Couvrir les sols pour laisser travailler les plantes
Konrad Schreiber souligne l’intérêt majeur de la couverture permanente des sols. Dans la nature, un sol nu est une anomalie temporaire. Lorsqu’un espace est libre, la végétation le recolonise rapidement. Ce phénomène montre que le fonctionnement normal d’un milieu terrestre est d’être couvert.
Maintenir des plantes en place permet de :
- protéger la surface du sol contre l’érosion ;
- limiter l’impact des pluies ;
- réduire l’évaporation ;
- nourrir les organismes du sol ;
- capter du carbone atmosphérique ;
- produire de la biomasse utile.
Les couverts végétaux deviennent ainsi non pas une simple technique complémentaire, mais une manière de remettre le système agricole en cohérence avec les dynamiques naturelles.
L’importance des racines
La vidéo insiste aussi sur le rôle des racines. Une grande partie du fonctionnement du sol dépend des échanges entre les racines et les organismes vivants présents dans la rhizosphère. Les plantes envoient dans le sol des exsudats carbonés qui nourrissent les micro-organismes, lesquels participent ensuite à la mise à disposition d’éléments nutritifs.
Ainsi, la fertilité se construit non seulement avec les parties aériennes des plantes, mais aussi avec tout ce qui se passe sous terre. Plus les racines sont présentes, diverses et actives, plus elles contribuent à :
- structurer le sol en profondeur ;
- ouvrir des porosités ;
- améliorer la circulation de l’eau ;
- soutenir l’activité microbienne ;
- augmenter la résilience du système.
Remettre en cause le travail du sol
Dans le prolongement de cette vision, Konrad Schreiber critique les pratiques qui détruisent régulièrement la structure et la vie biologique du sol, en particulier le travail mécanique intensif. Le labour ou les interventions répétées peuvent perturber fortement les équilibres biologiques, accélérer la minéralisation de la matière organique et laisser le sol exposé.
L’idée n’est pas seulement de supprimer une technique, mais de comprendre ses effets :
- rupture des habitats biologiques ;
- perturbation des champignons et des réseaux vivants ;
- exposition accrue du sol ;
- perte plus rapide de matière organique ;
- fragilisation de la structure.
Dans cette perspective, moins on perturbe le sol, plus on laisse les processus vivants reconstruire durablement sa fertilité.
Produire avec les mécanismes du vivant
Le propos de la vidéo s’inscrit dans une agronomie qui cherche à s’appuyer sur les processus naturels plutôt qu’à les remplacer. Les plantes deviennent alors les principales alliées de la production agricole.

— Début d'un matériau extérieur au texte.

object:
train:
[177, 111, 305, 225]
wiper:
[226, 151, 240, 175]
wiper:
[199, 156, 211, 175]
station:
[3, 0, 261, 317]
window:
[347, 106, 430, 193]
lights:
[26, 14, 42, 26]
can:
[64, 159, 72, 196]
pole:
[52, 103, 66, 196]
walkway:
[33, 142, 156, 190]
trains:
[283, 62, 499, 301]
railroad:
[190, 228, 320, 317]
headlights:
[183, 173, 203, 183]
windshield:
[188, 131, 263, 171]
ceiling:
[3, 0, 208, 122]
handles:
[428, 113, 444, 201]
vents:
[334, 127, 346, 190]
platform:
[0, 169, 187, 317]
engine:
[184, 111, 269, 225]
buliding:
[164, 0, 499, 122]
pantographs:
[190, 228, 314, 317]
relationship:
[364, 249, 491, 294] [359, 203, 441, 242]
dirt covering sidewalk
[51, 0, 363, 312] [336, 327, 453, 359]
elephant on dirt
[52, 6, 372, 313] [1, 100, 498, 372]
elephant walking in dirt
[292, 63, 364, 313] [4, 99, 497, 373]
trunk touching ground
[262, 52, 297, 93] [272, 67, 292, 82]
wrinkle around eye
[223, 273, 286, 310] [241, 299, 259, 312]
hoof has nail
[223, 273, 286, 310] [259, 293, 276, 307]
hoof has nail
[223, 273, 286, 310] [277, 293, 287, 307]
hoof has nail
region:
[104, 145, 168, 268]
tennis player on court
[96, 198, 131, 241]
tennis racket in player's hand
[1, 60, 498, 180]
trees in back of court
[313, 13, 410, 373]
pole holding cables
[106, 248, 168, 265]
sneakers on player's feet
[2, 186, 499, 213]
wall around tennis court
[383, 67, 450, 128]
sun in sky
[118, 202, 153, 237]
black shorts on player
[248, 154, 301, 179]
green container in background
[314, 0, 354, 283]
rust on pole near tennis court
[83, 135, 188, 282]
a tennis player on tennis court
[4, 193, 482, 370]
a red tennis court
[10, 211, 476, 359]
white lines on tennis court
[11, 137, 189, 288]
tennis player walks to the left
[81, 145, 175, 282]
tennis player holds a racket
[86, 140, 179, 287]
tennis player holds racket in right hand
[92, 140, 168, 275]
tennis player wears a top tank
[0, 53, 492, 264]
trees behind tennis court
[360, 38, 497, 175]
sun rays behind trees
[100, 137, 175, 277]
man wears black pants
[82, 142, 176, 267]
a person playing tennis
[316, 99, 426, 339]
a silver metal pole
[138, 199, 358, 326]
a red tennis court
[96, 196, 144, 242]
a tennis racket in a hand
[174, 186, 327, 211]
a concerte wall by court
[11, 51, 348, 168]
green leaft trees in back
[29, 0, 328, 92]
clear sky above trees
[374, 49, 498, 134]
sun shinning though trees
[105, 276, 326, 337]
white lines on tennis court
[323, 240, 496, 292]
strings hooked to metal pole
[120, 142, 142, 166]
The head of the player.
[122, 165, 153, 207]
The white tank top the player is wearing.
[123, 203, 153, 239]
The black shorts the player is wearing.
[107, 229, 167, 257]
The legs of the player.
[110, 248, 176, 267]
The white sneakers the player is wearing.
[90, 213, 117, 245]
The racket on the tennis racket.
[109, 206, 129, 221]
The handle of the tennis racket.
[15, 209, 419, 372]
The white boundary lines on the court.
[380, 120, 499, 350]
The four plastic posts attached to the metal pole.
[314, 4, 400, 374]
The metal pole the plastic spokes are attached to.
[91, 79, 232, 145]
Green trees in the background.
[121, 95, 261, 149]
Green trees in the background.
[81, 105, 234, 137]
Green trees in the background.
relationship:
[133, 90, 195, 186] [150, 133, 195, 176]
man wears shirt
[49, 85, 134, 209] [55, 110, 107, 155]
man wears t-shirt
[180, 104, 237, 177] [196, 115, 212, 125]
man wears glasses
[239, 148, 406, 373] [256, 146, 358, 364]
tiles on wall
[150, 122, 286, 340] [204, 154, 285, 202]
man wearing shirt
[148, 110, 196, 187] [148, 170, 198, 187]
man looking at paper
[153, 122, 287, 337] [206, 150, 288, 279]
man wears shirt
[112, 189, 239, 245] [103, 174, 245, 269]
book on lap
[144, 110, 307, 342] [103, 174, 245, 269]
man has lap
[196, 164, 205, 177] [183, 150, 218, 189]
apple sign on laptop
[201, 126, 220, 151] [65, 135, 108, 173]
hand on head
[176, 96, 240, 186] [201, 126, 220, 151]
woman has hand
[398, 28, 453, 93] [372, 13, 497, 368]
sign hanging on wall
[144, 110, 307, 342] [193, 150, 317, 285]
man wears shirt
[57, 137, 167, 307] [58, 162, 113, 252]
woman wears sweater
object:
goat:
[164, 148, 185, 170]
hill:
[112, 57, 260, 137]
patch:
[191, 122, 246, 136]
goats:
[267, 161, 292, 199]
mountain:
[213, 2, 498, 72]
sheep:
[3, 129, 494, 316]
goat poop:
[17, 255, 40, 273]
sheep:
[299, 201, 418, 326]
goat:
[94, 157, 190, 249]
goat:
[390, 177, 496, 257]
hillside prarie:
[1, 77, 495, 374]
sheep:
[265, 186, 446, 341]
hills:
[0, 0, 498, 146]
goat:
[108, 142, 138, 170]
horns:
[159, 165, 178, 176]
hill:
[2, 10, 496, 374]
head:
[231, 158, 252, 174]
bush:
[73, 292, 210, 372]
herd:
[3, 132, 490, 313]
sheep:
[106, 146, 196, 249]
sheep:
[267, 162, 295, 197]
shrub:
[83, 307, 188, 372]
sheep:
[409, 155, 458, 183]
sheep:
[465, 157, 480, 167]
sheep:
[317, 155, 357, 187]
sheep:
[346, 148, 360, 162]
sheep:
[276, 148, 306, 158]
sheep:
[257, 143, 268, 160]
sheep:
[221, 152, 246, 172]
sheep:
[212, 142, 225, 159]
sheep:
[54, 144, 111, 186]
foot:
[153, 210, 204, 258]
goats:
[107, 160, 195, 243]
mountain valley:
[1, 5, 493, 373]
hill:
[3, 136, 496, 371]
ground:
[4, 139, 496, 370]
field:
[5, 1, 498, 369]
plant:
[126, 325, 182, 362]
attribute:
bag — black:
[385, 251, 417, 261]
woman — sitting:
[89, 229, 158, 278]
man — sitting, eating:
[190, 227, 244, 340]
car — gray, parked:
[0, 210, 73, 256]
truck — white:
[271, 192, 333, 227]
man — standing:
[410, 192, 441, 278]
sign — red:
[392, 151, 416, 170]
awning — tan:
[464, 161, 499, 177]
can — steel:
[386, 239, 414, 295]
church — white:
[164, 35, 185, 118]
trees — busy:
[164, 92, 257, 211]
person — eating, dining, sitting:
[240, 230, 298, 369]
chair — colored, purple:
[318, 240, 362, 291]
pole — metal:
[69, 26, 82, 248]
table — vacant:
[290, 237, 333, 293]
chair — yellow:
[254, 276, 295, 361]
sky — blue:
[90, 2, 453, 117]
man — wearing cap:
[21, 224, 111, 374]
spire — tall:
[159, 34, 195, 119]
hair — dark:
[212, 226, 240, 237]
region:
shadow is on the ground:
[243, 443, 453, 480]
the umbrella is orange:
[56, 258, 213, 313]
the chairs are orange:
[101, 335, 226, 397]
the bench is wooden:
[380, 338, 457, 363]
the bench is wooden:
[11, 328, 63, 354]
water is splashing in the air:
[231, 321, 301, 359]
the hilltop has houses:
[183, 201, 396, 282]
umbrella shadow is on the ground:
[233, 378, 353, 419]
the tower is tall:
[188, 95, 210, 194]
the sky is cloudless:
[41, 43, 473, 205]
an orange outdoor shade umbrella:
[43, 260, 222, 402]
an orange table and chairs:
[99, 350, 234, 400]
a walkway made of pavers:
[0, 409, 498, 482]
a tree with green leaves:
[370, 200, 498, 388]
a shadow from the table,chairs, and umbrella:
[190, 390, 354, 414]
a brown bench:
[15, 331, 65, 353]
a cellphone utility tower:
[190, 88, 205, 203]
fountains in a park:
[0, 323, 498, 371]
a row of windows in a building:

Elles assurent une partie du travail de construction du sol, de capture du carbone, de recyclage des éléments minéraux et de régulation du milieu.
Cela suppose de raisonner autrement :
- en termes de fonctionnement global du système ;
- en cherchant à allonger les périodes de végétation ;
- en diversifiant les espèces ;
- en gardant le sol couvert ;
- en favorisant les complémentarités entre plantes et vie du sol.
Une vision agronomique fondée sur l’observation du vivant
Au fond, Konrad Schreiber défend une lecture de l’agriculture inspirée du fonctionnement des écosystèmes. Le message principal est simple : les plantes poussent toutes seules si l’on comprend ce dont elles ont besoin et si l’on évite de casser les mécanismes qui les soutiennent.
Cette approche replace l’agriculteur dans un rôle d’observateur et de pilote des équilibres, plutôt que de simple apporteur d’intrants. Elle invite à :
- regarder le sol comme un organisme vivant ;
- considérer les plantes comme des productrices de fertilité ;
- utiliser la photosynthèse comme moteur principal du système ;
- concevoir l’agriculture comme une coopération avec le vivant.
Idée principale de la vidéo
La vidéo défend l’idée que la croissance végétale repose d’abord sur les mécanismes naturels du vivant. Pour Konrad Schreiber, il s’agit moins de « faire pousser » les plantes que de créer les conditions dans lesquelles elles peuvent exprimer pleinement leurs capacités : lumière, eau, sol protégé, activité biologique et couverture végétale continue.